<<<<
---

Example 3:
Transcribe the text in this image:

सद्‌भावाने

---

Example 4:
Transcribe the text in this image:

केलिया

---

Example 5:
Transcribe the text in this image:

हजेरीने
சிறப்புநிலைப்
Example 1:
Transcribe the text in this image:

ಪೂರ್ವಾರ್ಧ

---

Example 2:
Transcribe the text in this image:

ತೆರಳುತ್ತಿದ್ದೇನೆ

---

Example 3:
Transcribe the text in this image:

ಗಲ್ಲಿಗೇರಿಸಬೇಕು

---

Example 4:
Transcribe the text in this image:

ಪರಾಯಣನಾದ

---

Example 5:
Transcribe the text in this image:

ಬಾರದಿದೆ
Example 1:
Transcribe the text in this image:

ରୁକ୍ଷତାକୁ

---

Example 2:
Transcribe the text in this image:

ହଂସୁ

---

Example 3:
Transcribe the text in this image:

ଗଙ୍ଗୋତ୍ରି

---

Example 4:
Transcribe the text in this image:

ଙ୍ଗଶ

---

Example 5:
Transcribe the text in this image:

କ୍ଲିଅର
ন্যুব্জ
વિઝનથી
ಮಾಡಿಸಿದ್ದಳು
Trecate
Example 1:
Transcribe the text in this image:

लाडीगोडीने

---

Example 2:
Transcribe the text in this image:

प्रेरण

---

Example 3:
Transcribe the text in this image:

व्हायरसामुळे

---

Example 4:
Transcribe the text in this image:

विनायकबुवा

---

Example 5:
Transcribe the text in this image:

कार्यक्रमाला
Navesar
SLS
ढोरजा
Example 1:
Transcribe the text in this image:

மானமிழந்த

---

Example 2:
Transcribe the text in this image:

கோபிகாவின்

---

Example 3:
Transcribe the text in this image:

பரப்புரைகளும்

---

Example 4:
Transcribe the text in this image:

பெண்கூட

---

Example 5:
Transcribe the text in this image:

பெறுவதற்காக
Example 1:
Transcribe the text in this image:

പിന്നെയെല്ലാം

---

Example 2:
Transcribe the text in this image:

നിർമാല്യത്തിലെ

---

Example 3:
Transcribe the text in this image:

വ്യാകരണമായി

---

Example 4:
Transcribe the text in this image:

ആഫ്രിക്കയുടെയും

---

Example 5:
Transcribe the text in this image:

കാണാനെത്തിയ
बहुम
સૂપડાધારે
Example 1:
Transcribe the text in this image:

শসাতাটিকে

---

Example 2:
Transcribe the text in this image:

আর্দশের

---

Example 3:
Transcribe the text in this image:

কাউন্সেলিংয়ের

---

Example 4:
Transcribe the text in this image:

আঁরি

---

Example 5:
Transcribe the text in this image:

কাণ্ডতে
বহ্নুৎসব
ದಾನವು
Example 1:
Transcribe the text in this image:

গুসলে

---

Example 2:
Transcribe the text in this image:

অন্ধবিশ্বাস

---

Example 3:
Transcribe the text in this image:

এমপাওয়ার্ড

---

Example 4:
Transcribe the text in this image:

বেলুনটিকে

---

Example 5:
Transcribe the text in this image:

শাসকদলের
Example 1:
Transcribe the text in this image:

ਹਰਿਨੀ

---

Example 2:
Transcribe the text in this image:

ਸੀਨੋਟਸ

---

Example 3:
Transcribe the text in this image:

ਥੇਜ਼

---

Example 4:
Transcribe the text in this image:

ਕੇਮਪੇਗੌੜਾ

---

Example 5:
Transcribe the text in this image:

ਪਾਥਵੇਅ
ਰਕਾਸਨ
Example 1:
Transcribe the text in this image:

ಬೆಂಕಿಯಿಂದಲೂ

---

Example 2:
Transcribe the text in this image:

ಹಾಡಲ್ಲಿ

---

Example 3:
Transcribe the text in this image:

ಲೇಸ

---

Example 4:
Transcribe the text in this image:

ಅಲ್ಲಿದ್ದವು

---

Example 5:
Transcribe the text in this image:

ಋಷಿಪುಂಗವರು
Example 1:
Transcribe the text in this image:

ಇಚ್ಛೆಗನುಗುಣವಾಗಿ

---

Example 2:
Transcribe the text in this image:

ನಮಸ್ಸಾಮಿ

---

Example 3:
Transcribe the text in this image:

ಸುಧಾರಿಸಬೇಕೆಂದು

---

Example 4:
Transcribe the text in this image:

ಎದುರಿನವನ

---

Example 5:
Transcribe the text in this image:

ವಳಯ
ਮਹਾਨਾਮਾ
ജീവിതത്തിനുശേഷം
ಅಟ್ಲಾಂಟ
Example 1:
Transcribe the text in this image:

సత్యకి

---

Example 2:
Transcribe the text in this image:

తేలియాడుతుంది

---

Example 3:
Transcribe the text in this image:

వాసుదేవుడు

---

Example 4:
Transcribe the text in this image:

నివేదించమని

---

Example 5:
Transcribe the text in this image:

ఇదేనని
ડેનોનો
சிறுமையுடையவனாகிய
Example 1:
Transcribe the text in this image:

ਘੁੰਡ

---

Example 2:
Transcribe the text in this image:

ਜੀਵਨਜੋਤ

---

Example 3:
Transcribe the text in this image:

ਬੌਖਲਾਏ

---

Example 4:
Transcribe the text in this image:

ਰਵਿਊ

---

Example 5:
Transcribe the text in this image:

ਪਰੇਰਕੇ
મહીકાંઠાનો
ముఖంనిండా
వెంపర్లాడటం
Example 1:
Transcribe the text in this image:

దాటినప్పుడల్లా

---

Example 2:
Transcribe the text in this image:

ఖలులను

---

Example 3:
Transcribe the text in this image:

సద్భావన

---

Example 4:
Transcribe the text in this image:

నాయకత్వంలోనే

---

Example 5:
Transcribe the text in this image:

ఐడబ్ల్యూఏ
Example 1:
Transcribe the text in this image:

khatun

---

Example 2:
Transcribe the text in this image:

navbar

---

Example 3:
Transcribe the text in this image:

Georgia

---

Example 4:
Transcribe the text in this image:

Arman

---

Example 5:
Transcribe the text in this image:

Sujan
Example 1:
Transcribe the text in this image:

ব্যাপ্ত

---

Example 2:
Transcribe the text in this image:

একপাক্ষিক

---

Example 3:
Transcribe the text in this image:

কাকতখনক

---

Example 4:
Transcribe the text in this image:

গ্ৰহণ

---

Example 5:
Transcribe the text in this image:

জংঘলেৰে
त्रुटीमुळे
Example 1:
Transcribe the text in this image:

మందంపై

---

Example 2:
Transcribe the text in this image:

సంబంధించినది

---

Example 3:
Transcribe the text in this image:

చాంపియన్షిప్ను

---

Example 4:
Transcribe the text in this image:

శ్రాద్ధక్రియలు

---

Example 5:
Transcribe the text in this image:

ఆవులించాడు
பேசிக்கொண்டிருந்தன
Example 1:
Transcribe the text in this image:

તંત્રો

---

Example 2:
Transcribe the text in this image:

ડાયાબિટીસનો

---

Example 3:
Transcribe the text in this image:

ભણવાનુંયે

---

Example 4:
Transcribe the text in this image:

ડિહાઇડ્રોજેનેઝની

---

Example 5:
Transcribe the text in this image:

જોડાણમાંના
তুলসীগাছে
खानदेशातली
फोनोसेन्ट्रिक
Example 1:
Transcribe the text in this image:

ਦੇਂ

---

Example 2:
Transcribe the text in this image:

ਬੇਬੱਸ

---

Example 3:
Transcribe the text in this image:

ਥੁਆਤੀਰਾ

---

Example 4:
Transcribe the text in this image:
>>>>
--- REQUIRED ACTION ---
The entire listing has to be written out again exactly.

--- COMPLETED EXERCISE ---
---

Example 3:
Transcribe the text in this image:

सद्‌भावाने

---

Example 4:
Transcribe the text in this image:

केलिया

---

Example 5:
Transcribe the text in this image:

हजेरीने
சிறப்புநிலைப்
Example 1:
Transcribe the text in this image:

ಪೂರ್ವಾರ್ಧ

---

Example 2:
Transcribe the text in this image:

ತೆರಳುತ್ತಿದ್ದೇನೆ

---

Example 3:
Transcribe the text in this image:

ಗಲ್ಲಿಗೇರಿಸಬೇಕು

---

Example 4:
Transcribe the text in this image:

ಪರಾಯಣನಾದ

---

Example 5:
Transcribe the text in this image:

ಬಾರದಿದೆ
Example 1:
Transcribe the text in this image:

ରୁକ୍ଷତାକୁ

---

Example 2:
Transcribe the text in this image:

ହଂସୁ

---

Example 3:
Transcribe the text in this image:

ଗଙ୍ଗୋତ୍ରି

---

Example 4:
Transcribe the text in this image:

ଙ୍ଗଶ

---

Example 5:
Transcribe the text in this image:

କ୍ଲିଅର
ন্যুব্জ
વિઝનથી
ಮಾಡಿಸಿದ್ದಳು
Trecate
Example 1:
Transcribe the text in this image:

लाडीगोडीने

---

Example 2:
Transcribe the text in this image:

प्रेरण

---

Example 3:
Transcribe the text in this image:

व्हायरसामुळे

---

Example 4:
Transcribe the text in this image:

विनायकबुवा

---

Example 5:
Transcribe the text in this image:

कार्यक्रमाला
Navesar
SLS
ढोरजा
Example 1:
Transcribe the text in this image:

மானமிழந்த

---

Example 2:
Transcribe the text in this image:

கோபிகாவின்

---

Example 3:
Transcribe the text in this image:

பரப்புரைகளும்

---

Example 4:
Transcribe the text in this image:

பெண்கூட

---

Example 5:
Transcribe the text in this image:

பெறுவதற்காக
Example 1:
Transcribe the text in this image:

പിന്നെയെല്ലാം

---

Example 2:
Transcribe the text in this image:

നിർമാല്യത്തിലെ

---

Example 3:
Transcribe the text in this image:

വ്യാകരണമായി

---

Example 4:
Transcribe the text in this image:

ആഫ്രിക്കയുടെയും

---

Example 5:
Transcribe the text in this image:

കാണാനെത്തിയ
बहुम
સૂપડાધારે
Example 1:
Transcribe the text in this image:

শসাতাটিকে

---

Example 2:
Transcribe the text in this image:

আর্দশের

---

Example 3:
Transcribe the text in this image:

কাউন্সেলিংয়ের

---

Example 4:
Transcribe the text in this image:

আঁরি

---

Example 5:
Transcribe the text in this image:

কাণ্ডতে
বহ্নুৎসব
ದಾನವು
Example 1:
Transcribe the text in this image:

গুসলে

---

Example 2:
Transcribe the text in this image:

অন্ধবিশ্বাস

---

Example 3:
Transcribe the text in this image:

এমপাওয়ার্ড

---

Example 4:
Transcribe the text in this image:

বেলুনটিকে

---

Example 5:
Transcribe the text in this image:

শাসকদলের
Example 1:
Transcribe the text in this image:

ਹਰਿਨੀ

---

Example 2:
Transcribe the text in this image:

ਸੀਨੋਟਸ

---

Example 3:
Transcribe the text in this image:

ਥੇਜ਼

---

Example 4:
Transcribe the text in this image:

ਕੇਮਪੇਗੌੜਾ

---

Example 5:
Transcribe the text in this image:

ਪਾਥਵੇਅ
ਰਕਾਸਨ
Example 1:
Transcribe the text in this image:

ಬೆಂಕಿಯಿಂದಲೂ

---

Example 2:
Transcribe the text in this image:

ಹಾಡಲ್ಲಿ

---

Example 3:
Transcribe the text in this image:

ಲೇಸ

---

Example 4:
Transcribe the text in this image:

ಅಲ್ಲಿದ್ದವು

---

Example 5:
Transcribe the text in this image:

ಋಷಿಪುಂಗವರು
Example 1:
Transcribe the text in this image:

ಇಚ್ಛೆಗನುಗುಣವಾಗಿ

---

Example 2:
Transcribe the text in this image:

ನಮಸ್ಸಾಮಿ

---

Example 3:
Transcribe the text in this image:

ಸುಧಾರಿಸಬೇಕೆಂದು

---

Example 4:
Transcribe the text in this image:

ಎದುರಿನವನ

---

Example 5:
Transcribe the text in this image:

ವಳಯ
ਮਹਾਨਾਮਾ
ജീവിതത്തിനുശേഷം
ಅಟ್ಲಾಂಟ
Example 1:
Transcribe the text in this image:

సత్యకి

---

Example 2:
Transcribe the text in this image:

తేలియాడుతుంది

---

Example 3:
Transcribe the text in this image:

వాసుదేవుడు

---

Example 4:
Transcribe the text in this image:

నివేదించమని

---

Example 5:
Transcribe the text in this image:

ఇదేనని
ડેનોનો
சிறுமையுடையவனாகிய
Example 1:
Transcribe the text in this image:

ਘੁੰਡ

---

Example 2:
Transcribe the text in this image:

ਜੀਵਨਜੋਤ

---

Example 3:
Transcribe the text in this image:

ਬੌਖਲਾਏ

---

Example 4:
Transcribe the text in this image:

ਰਵਿਊ

---

Example 5:
Transcribe the text in this image:

ਪਰੇਰਕੇ
મહીકાંઠાનો
ముఖంనిండా
వెంపర్లాడటం
Example 1:
Transcribe the text in this image:

దాటినప్పుడల్లా

---

Example 2:
Transcribe the text in this image:

ఖలులను

---

Example 3:
Transcribe the text in this image:

సద్భావన

---

Example 4:
Transcribe the text in this image:

నాయకత్వంలోనే

---

Example 5:
Transcribe the text in this image:

ఐడబ్ల్యూఏ
Example 1:
Transcribe the text in this image:

khatun

---

Example 2:
Transcribe the text in this image:

navbar

---

Example 3:
Transcribe the text in this image:

Georgia

---

Example 4:
Transcribe the text in this image:

Arman

---

Example 5:
Transcribe the text in this image:

Sujan
Example 1:
Transcribe the text in this image:

ব্যাপ্ত

---

Example 2:
Transcribe the text in this image:

একপাক্ষিক

---

Example 3:
Transcribe the text in this image:

কাকতখনক

---

Example 4:
Transcribe the text in this image:

গ্ৰহণ

---

Example 5:
Transcribe the text in this image:

জংঘলেৰে
त्रुटीमुळे
Example 1:
Transcribe the text in this image:

మందంపై

---

Example 2:
Transcribe the text in this image:

సంబంధించినది

---

Example 3:
Transcribe the text in this image:

చాంపియన్షిప్ను

---

Example 4:
Transcribe the text in this image:

శ్రాద్ధక్రియలు

---

Example 5:
Transcribe the text in this image:

ఆవులించాడు
பேசிக்கொண்டிருந்தன
Example 1:
Transcribe the text in this image:

તંત્રો

---

Example 2:
Transcribe the text in this image:

ડાયાબિટીસનો

---

Example 3:
Transcribe the text in this image:

ભણવાનુંયે

---

Example 4:
Transcribe the text in this image:

ડિહાઇડ્રોજેનેઝની

---

Example 5:
Transcribe the text in this image:

જોડાણમાંના
তুলসীগাছে
खानदेशातली
फोनोसेन्ट्रिक
Example 1:
Transcribe the text in this image:

ਦੇਂ

---

Example 2:
Transcribe the text in this image:

ਬੇਬੱਸ

---

Example 3:
Transcribe the text in this image:

ਥੁਆਤੀਰਾ

---

Example 4:
Transcribe the text in this image:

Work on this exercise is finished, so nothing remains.